_Input records_.
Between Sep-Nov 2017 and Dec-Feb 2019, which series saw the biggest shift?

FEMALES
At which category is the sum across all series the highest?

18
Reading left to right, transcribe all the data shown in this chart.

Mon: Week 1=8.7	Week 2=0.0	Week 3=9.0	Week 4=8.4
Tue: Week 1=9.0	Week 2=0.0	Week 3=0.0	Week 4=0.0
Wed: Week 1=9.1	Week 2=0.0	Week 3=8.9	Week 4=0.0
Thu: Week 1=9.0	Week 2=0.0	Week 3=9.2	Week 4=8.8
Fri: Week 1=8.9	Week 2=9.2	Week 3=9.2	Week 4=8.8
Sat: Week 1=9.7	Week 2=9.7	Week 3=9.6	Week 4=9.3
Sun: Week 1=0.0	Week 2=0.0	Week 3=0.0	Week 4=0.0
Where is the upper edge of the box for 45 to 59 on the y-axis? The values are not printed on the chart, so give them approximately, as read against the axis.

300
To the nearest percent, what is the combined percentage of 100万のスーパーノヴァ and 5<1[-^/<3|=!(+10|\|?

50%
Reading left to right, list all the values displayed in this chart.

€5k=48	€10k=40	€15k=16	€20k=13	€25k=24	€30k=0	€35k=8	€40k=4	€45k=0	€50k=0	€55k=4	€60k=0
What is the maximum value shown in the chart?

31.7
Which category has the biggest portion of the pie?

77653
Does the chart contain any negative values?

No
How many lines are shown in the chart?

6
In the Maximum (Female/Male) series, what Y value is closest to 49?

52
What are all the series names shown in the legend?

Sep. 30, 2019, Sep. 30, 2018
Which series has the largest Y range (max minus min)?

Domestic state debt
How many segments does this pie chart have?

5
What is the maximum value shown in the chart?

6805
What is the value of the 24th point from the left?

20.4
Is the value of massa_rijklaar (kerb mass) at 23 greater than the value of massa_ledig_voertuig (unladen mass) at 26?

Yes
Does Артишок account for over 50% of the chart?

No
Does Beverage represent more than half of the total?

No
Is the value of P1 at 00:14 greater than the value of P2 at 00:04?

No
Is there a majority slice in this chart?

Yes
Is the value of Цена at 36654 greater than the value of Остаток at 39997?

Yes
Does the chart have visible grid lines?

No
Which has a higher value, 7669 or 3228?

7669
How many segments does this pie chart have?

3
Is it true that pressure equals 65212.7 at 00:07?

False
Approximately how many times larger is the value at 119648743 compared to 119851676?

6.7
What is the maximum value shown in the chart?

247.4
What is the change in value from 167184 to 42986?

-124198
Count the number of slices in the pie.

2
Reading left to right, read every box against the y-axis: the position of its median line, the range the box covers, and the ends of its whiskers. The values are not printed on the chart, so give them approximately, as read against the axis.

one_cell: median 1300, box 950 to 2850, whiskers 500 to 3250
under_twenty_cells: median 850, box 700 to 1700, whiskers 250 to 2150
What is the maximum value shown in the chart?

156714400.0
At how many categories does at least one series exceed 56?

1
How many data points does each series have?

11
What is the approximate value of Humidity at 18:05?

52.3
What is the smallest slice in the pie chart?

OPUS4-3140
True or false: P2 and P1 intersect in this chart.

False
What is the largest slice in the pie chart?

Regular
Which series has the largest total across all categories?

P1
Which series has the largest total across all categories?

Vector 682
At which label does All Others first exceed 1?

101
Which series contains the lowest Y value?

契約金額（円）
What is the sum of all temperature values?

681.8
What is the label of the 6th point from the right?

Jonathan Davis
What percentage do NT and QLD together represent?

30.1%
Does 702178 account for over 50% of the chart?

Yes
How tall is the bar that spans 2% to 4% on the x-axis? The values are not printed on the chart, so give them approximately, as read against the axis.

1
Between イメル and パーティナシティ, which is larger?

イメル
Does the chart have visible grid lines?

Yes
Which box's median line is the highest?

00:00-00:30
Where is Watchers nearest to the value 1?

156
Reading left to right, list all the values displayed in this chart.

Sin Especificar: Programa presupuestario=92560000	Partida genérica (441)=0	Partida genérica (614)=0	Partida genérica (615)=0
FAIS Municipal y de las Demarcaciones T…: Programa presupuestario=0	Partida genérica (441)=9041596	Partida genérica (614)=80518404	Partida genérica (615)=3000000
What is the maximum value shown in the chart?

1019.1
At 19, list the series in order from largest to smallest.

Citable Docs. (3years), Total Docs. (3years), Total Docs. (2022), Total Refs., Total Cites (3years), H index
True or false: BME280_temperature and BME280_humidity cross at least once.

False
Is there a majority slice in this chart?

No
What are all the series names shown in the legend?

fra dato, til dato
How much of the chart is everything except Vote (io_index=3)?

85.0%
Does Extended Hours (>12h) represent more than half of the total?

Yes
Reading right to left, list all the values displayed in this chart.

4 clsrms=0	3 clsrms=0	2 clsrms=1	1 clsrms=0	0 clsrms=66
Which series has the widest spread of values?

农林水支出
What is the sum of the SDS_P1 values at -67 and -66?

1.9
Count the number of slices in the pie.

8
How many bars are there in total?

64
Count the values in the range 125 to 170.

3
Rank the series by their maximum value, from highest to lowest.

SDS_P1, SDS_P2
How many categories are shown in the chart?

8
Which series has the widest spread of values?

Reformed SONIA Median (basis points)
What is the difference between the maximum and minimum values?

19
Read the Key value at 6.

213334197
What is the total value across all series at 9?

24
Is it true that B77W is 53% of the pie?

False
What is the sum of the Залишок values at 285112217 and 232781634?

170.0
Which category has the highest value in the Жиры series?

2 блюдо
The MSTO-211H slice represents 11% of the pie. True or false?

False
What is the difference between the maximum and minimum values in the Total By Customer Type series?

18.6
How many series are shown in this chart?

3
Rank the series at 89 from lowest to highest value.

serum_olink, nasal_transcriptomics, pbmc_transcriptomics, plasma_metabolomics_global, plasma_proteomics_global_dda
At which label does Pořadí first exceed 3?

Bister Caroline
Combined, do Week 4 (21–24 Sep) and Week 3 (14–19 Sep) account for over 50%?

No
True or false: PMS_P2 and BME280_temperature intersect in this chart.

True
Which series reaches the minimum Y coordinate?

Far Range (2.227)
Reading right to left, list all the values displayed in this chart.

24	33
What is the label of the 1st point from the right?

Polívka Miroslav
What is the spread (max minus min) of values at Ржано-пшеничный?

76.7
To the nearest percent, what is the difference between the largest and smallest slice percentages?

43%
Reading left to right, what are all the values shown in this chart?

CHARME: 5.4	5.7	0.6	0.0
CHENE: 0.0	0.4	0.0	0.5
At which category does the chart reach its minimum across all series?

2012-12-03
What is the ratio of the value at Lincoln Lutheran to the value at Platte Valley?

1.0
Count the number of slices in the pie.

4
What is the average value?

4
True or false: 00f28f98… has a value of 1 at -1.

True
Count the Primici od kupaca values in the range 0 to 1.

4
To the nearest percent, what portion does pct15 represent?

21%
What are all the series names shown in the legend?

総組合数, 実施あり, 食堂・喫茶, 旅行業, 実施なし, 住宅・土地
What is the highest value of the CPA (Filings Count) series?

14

_Task details_. Pick out each line above that contains the string "from", matching uppercase and lowercase exactly.

_Expected answer_.
What is the value of the 24th point from the left?
What is the change in value from 167184 to 42986?
What is the label of the 6th point from the right?
At 19, list the series in order from largest to smallest.
Rank the series by their maximum value, from highest to lowest.
Rank the series at 89 from lowest to highest value.
What is the label of the 1st point from the right?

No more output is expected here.